DIRECTIVE
Please quote the material verbatim, from its first line through the line containing "e able to answer", inclusive.
───── INPUT ─────
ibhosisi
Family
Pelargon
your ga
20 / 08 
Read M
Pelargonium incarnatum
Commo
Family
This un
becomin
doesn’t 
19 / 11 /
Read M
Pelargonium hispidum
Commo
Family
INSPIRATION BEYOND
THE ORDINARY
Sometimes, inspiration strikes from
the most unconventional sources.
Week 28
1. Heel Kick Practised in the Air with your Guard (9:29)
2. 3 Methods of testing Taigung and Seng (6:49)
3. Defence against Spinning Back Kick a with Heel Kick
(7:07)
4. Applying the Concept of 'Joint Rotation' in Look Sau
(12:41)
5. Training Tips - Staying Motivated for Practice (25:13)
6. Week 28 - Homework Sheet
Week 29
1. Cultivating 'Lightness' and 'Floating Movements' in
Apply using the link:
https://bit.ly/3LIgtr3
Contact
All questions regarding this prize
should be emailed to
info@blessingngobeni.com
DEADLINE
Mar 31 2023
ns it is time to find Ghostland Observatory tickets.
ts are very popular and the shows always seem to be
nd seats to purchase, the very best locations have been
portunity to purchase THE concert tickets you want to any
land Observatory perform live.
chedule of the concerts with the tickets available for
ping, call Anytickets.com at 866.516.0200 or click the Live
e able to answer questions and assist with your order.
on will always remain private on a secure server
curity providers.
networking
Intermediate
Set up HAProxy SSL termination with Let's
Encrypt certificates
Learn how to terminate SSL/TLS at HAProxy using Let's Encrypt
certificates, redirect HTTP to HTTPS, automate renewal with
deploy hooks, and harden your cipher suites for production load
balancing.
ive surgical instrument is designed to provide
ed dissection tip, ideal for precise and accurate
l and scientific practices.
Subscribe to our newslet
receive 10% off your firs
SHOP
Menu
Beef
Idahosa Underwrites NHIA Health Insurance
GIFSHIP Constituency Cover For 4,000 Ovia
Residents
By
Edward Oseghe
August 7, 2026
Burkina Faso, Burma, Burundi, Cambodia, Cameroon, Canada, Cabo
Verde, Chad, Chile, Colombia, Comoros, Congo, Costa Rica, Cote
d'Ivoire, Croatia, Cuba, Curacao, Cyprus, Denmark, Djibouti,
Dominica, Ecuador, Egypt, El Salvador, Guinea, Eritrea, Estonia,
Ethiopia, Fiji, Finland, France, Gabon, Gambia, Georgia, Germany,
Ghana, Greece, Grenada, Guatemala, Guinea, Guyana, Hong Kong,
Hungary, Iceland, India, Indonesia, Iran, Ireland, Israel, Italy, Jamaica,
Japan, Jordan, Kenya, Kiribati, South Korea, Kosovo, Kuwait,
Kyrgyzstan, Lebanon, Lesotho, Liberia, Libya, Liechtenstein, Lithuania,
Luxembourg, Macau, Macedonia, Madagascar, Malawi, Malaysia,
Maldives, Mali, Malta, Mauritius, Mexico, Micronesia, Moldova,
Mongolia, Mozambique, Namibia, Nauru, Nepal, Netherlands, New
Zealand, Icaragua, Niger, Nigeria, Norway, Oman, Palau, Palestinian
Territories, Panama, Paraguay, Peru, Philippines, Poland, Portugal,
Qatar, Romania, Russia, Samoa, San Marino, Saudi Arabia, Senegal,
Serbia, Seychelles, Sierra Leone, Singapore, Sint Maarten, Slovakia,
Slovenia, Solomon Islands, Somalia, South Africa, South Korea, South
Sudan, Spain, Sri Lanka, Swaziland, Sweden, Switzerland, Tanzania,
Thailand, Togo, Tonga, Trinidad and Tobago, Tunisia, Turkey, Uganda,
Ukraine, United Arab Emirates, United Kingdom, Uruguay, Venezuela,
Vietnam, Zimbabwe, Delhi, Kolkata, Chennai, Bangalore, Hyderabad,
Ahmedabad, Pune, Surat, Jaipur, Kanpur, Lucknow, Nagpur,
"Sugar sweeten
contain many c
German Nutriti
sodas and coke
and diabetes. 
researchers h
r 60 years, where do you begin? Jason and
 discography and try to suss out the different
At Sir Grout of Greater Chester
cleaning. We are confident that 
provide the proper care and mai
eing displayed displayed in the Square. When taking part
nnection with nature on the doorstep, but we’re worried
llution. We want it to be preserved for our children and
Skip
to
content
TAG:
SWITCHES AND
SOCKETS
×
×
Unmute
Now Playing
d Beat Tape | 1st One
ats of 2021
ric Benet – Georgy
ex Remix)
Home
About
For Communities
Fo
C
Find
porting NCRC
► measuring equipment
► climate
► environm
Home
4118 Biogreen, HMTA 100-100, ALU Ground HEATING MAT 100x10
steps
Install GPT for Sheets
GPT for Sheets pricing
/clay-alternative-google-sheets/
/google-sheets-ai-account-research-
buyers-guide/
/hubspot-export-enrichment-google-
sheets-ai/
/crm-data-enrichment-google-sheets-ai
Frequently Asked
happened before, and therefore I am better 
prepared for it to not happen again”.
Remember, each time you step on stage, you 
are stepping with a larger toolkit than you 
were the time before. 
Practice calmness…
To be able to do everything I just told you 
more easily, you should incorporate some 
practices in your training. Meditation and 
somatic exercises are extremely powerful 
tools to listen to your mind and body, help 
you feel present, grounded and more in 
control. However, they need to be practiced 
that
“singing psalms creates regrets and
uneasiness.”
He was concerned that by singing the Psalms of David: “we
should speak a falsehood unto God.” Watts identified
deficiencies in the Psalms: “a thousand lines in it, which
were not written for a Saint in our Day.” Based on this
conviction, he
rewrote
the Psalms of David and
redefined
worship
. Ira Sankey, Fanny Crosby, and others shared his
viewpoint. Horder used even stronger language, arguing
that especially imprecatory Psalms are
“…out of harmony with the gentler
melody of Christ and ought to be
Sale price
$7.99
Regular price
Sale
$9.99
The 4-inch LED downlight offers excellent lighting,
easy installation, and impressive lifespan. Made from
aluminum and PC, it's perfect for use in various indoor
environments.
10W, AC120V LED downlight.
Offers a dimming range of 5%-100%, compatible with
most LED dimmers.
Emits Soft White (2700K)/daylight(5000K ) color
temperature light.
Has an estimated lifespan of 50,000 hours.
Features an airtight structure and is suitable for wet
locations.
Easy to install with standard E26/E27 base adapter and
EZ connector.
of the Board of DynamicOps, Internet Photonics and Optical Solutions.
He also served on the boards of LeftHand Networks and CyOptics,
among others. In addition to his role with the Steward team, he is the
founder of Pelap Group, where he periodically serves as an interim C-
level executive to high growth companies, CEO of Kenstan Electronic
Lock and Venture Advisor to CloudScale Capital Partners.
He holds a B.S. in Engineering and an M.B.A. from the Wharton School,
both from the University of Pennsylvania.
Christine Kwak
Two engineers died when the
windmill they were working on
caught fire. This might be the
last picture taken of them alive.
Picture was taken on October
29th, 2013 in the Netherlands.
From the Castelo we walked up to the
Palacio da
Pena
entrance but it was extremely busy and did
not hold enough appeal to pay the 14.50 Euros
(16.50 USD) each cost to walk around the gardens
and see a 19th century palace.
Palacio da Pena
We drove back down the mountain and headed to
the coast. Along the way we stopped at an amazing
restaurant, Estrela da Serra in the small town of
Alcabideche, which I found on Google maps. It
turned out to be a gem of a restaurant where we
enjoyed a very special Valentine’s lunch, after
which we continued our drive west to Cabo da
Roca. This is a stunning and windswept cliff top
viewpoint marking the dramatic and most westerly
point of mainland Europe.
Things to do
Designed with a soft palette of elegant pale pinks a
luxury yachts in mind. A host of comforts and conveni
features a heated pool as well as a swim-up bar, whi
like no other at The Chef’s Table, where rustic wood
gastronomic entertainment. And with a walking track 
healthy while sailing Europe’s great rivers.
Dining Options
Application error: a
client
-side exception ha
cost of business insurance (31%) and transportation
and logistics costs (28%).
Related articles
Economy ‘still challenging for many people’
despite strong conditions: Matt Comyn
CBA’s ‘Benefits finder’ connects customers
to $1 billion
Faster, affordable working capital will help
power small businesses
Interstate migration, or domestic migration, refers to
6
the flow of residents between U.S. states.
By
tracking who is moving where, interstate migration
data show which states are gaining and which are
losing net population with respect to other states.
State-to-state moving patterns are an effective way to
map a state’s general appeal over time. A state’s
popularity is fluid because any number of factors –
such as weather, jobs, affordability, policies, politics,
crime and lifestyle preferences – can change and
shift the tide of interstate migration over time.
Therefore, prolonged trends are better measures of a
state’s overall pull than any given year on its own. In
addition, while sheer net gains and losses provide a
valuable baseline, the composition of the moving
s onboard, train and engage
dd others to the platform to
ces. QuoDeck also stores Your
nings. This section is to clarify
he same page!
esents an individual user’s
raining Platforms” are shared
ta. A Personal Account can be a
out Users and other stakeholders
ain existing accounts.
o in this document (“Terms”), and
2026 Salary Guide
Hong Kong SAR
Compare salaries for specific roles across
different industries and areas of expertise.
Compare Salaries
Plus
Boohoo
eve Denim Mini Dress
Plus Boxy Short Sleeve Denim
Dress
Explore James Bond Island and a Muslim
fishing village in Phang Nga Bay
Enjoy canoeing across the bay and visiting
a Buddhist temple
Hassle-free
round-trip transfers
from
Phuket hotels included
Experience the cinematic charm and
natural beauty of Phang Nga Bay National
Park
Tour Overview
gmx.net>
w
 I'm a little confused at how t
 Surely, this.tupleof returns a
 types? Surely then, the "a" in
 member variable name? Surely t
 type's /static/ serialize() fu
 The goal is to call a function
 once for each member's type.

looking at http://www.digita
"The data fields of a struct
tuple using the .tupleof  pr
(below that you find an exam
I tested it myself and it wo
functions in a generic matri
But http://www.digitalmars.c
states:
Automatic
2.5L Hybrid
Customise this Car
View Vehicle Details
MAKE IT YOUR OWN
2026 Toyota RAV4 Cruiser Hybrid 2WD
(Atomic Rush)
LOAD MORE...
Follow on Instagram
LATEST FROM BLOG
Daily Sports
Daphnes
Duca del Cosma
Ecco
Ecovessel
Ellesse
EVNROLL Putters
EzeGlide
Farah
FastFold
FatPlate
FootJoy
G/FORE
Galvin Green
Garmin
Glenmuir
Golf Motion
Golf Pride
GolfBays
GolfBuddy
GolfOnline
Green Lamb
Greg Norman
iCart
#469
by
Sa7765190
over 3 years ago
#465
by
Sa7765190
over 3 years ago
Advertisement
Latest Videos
─────
SOLUTION
ibhosisi
Family
Pelargon
your ga
20 / 08 
Read M
Pelargonium incarnatum
Commo
Family
This un
becomin
doesn’t 
19 / 11 /
Read M
Pelargonium hispidum
Commo
Family
INSPIRATION BEYOND
THE ORDINARY
Sometimes, inspiration strikes from
the most unconventional sources.
Week 28
1. Heel Kick Practised in the Air with your Guard (9:29)
2. 3 Methods of testing Taigung and Seng (6:49)
3. Defence against Spinning Back Kick a with Heel Kick
(7:07)
4. Applying the Concept of 'Joint Rotation' in Look Sau
(12:41)
5. Training Tips - Staying Motivated for Practice (25:13)
6. Week 28 - Homework Sheet
Week 29
1. Cultivating 'Lightness' and 'Floating Movements' in
Apply using the link:
https://bit.ly/3LIgtr3
Contact
All questions regarding this prize
should be emailed to
info@blessingngobeni.com
DEADLINE
Mar 31 2023
ns it is time to find Ghostland Observatory tickets.
ts are very popular and the shows always seem to be
nd seats to purchase, the very best locations have been
portunity to purchase THE concert tickets you want to any
land Observatory perform live.
chedule of the concerts with the tickets available for
ping, call Anytickets.com at 866.516.0200 or click the Live
e able to answer questions and assist with your order.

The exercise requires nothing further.